--- BEGIN Supplied entries ---

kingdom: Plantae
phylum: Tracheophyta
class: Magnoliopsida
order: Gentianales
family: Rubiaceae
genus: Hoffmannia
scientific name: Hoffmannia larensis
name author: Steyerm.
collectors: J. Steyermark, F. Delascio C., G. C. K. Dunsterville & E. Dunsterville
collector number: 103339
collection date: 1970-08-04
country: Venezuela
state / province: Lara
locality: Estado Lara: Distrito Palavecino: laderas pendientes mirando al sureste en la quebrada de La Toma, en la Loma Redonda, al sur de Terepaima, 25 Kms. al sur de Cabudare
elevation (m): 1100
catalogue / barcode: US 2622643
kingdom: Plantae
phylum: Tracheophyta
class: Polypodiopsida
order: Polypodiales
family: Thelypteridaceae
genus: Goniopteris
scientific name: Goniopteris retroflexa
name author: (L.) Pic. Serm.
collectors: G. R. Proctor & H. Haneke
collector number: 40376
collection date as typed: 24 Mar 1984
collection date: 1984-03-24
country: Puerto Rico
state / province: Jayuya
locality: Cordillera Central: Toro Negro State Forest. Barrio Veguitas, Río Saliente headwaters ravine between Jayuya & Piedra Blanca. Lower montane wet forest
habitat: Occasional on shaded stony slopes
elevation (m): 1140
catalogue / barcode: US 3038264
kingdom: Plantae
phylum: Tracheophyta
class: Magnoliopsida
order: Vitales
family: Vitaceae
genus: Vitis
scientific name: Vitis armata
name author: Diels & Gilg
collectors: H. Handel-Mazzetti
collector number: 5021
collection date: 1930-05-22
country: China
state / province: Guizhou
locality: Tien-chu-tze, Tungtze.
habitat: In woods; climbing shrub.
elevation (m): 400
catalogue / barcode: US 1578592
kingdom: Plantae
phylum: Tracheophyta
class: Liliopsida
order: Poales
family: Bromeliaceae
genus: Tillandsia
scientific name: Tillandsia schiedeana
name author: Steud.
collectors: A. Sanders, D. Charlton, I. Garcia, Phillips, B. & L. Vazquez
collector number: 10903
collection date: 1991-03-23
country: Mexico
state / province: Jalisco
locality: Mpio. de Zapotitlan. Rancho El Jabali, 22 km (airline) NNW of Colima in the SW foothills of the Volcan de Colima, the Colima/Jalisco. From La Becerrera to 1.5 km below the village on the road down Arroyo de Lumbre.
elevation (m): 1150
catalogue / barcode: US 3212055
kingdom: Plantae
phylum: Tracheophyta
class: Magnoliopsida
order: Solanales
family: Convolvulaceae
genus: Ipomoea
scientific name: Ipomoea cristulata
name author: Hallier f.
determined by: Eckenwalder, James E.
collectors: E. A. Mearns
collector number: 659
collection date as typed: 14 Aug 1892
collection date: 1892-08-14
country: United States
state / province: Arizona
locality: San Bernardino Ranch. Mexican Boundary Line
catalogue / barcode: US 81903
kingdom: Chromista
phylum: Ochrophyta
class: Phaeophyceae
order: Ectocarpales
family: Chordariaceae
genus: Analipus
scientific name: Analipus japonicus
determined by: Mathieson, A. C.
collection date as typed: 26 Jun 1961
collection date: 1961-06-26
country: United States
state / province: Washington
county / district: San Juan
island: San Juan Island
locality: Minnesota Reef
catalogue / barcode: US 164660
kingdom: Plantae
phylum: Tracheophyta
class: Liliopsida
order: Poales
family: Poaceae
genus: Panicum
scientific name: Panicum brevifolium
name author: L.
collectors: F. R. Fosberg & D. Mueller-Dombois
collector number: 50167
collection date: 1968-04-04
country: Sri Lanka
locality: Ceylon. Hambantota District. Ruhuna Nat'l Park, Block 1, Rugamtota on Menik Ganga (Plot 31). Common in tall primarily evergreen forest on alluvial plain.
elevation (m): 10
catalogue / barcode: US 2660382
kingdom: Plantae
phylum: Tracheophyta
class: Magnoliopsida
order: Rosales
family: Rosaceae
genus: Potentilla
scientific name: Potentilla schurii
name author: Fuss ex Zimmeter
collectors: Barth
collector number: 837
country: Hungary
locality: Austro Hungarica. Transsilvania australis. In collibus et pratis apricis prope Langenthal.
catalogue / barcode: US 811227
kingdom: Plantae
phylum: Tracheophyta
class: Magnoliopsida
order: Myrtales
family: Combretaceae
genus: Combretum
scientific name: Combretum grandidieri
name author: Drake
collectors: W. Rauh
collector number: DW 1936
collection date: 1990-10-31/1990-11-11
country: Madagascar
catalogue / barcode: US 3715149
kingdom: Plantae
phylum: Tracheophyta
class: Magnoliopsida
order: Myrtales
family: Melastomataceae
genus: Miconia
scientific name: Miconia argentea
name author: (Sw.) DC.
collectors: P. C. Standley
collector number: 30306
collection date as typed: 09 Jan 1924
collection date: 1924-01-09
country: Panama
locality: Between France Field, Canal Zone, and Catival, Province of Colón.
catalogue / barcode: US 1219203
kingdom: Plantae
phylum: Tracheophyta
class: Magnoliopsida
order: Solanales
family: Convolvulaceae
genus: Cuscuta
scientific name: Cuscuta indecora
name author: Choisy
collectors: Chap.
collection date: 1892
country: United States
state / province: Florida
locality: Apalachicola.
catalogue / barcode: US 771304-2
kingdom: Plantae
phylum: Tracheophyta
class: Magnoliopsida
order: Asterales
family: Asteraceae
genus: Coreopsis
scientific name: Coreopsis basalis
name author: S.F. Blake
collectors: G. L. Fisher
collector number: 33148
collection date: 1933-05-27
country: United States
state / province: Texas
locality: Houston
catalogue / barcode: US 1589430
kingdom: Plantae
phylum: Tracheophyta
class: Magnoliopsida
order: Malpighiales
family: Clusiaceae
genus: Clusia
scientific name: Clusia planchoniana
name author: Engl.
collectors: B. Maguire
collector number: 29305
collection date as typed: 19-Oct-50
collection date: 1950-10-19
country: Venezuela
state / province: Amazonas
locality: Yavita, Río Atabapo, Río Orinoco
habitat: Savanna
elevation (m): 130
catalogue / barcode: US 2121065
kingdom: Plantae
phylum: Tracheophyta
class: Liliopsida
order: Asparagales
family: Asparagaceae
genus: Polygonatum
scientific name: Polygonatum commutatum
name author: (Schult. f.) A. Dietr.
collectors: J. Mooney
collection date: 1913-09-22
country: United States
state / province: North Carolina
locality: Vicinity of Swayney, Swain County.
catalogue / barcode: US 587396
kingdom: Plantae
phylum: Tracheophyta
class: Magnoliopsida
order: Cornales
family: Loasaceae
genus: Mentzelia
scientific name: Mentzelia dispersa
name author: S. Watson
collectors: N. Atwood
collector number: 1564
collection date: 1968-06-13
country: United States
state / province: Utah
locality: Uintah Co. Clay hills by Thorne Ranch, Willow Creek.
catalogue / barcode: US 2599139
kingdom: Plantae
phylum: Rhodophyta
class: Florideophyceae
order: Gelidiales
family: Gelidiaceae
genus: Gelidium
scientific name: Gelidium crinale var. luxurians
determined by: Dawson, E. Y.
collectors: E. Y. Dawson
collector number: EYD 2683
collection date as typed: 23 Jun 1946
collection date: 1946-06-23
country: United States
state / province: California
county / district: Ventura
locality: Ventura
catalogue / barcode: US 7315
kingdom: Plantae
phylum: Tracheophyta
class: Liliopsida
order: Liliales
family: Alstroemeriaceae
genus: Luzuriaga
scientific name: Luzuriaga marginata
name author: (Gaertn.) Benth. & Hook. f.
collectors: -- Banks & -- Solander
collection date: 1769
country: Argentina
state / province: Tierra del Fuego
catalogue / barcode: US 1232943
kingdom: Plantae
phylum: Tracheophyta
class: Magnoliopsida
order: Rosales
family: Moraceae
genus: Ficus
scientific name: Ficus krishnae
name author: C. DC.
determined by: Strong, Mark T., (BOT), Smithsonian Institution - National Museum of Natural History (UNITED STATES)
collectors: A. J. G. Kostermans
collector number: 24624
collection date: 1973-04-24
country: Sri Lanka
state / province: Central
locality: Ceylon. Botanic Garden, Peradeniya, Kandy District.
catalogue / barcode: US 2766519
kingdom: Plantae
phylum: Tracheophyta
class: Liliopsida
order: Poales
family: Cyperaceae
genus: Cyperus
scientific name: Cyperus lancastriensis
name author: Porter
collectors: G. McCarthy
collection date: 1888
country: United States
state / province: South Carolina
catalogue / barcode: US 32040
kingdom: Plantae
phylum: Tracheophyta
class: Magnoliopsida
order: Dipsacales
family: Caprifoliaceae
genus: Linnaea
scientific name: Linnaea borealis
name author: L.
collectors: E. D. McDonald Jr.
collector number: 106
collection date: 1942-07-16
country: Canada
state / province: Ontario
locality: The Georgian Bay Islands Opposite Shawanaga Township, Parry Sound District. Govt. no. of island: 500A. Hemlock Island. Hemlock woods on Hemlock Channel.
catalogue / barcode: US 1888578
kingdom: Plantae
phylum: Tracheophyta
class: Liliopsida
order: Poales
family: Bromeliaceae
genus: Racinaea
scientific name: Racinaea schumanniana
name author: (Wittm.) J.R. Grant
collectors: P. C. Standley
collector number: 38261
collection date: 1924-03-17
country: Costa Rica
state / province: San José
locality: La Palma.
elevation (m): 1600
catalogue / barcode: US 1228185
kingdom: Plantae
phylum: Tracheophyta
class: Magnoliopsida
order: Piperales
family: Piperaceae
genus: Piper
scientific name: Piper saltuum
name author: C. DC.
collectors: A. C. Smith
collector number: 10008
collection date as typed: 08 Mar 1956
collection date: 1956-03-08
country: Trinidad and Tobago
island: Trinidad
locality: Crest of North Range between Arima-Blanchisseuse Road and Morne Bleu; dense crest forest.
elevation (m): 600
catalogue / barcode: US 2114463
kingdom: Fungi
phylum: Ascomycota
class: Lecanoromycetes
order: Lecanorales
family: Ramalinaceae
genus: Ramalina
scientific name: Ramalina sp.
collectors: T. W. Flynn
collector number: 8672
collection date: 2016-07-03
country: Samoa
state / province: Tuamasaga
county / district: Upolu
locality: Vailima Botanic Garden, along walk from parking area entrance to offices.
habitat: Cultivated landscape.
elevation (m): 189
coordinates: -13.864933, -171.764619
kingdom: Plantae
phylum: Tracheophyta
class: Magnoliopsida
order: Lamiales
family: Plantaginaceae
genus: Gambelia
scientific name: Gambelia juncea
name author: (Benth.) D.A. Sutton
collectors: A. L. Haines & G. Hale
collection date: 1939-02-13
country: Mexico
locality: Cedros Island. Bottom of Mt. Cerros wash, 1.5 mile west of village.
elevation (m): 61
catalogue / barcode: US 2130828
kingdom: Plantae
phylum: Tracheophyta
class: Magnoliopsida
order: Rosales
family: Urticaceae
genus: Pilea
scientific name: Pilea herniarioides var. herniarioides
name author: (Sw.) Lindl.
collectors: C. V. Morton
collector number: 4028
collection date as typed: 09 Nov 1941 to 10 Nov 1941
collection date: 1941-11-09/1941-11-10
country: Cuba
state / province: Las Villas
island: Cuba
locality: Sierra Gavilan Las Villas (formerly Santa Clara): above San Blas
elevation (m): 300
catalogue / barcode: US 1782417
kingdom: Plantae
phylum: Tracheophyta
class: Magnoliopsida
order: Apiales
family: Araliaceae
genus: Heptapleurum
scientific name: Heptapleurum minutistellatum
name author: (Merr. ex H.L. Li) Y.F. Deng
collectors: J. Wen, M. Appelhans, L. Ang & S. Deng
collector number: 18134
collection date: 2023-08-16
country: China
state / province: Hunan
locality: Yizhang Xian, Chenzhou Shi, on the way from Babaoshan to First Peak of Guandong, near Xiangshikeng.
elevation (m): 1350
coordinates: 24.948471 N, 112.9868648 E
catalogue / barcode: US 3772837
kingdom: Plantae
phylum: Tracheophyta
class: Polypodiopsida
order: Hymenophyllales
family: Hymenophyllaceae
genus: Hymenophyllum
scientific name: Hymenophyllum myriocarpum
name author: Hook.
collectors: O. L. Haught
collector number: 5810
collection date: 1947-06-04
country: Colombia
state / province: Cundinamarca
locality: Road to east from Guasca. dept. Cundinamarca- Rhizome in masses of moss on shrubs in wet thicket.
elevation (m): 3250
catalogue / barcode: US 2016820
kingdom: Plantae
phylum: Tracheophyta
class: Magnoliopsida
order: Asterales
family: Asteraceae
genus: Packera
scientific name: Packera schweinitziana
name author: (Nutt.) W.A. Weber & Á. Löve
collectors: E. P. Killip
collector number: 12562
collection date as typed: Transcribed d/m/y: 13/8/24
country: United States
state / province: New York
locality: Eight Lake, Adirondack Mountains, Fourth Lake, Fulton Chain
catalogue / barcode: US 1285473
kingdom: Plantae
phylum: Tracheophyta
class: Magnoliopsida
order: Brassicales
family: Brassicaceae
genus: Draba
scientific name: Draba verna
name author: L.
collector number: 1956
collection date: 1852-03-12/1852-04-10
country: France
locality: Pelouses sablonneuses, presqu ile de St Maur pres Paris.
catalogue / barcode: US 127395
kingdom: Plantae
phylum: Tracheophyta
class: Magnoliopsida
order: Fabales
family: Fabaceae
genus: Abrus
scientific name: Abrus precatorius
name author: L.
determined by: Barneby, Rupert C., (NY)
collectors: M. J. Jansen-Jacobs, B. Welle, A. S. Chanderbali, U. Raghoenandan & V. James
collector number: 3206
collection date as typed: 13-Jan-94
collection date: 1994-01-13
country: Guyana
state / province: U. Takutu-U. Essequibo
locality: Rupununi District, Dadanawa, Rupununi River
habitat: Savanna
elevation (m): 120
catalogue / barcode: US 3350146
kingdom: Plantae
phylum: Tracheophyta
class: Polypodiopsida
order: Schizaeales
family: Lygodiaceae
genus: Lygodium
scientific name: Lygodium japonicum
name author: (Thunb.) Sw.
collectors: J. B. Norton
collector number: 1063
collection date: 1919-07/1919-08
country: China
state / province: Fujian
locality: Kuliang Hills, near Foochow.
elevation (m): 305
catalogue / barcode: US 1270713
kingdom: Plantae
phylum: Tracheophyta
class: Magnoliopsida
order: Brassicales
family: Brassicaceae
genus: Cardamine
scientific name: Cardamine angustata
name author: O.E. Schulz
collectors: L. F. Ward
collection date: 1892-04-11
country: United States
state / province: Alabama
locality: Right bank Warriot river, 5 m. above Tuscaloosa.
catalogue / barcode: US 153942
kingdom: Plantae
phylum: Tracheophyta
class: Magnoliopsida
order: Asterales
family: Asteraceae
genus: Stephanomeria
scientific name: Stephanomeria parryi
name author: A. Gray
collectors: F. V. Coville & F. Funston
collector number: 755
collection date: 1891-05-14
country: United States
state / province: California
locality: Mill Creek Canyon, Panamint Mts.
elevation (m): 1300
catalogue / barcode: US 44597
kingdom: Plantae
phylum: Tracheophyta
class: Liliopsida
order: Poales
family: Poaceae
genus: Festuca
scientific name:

--- END Supplied entries ---

• Exercise goal:
Copy out the portion of the material above that runs from its very first line through the line containing "state / province: Jalisco", including both of those lines.

• Solution:
kingdom: Plantae
phylum: Tracheophyta
class: Magnoliopsida
order: Gentianales
family: Rubiaceae
genus: Hoffmannia
scientific name: Hoffmannia larensis
name author: Steyerm.
collectors: J. Steyermark, F. Delascio C., G. C. K. Dunsterville & E. Dunsterville
collector number: 103339
collection date: 1970-08-04
country: Venezuela
state / province: Lara
locality: Estado Lara: Distrito Palavecino: laderas pendientes mirando al sureste en la quebrada de La Toma, en la Loma Redonda, al sur de Terepaima, 25 Kms. al sur de Cabudare
elevation (m): 1100
catalogue / barcode: US 2622643
kingdom: Plantae
phylum: Tracheophyta
class: Polypodiopsida
order: Polypodiales
family: Thelypteridaceae
genus: Goniopteris
scientific name: Goniopteris retroflexa
name author: (L.) Pic. Serm.
collectors: G. R. Proctor & H. Haneke
collector number: 40376
collection date as typed: 24 Mar 1984
collection date: 1984-03-24
country: Puerto Rico
state / province: Jayuya
locality: Cordillera Central: Toro Negro State Forest. Barrio Veguitas, Río Saliente headwaters ravine between Jayuya & Piedra Blanca. Lower montane wet forest
habitat: Occasional on shaded stony slopes
elevation (m): 1140
catalogue / barcode: US 3038264
kingdom: Plantae
phylum: Tracheophyta
class: Magnoliopsida
order: Vitales
family: Vitaceae
genus: Vitis
scientific name: Vitis armata
name author: Diels & Gilg
collectors: H. Handel-Mazzetti
collector number: 5021
collection date: 1930-05-22
country: China
state / province: Guizhou
locality: Tien-chu-tze, Tungtze.
habitat: In woods; climbing shrub.
elevation (m): 400
catalogue / barcode: US 1578592
kingdom: Plantae
phylum: Tracheophyta
class: Liliopsida
order: Poales
family: Bromeliaceae
genus: Tillandsia
scientific name: Tillandsia schiedeana
name author: Steud.
collectors: A. Sanders, D. Charlton, I. Garcia, Phillips, B. & L. Vazquez
collector number: 10903
collection date: 1991-03-23
country: Mexico
state / province: Jalisco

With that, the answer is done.